▸ **What is expected**: Retype exactly the lines below, beginning with the first and ending with the line where "Découvrez des exemples" appears.
::: Material supplied
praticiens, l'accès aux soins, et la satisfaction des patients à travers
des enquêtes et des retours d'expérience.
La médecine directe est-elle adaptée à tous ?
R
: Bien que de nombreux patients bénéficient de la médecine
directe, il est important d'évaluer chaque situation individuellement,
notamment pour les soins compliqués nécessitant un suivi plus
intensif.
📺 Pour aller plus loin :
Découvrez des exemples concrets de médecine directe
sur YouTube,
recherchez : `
::::::
▸ **Task answer**:
praticiens, l'accès aux soins, et la satisfaction des patients à travers
des enquêtes et des retours d'expérience.
La médecine directe est-elle adaptée à tous ?
R
: Bien que de nombreux patients bénéficient de la médecine
directe, il est important d'évaluer chaque situation individuellement,
notamment pour les soins compliqués nécessitant un suivi plus
intensif.
📺 Pour aller plus loin :
Découvrez des exemples concrets de médecine directe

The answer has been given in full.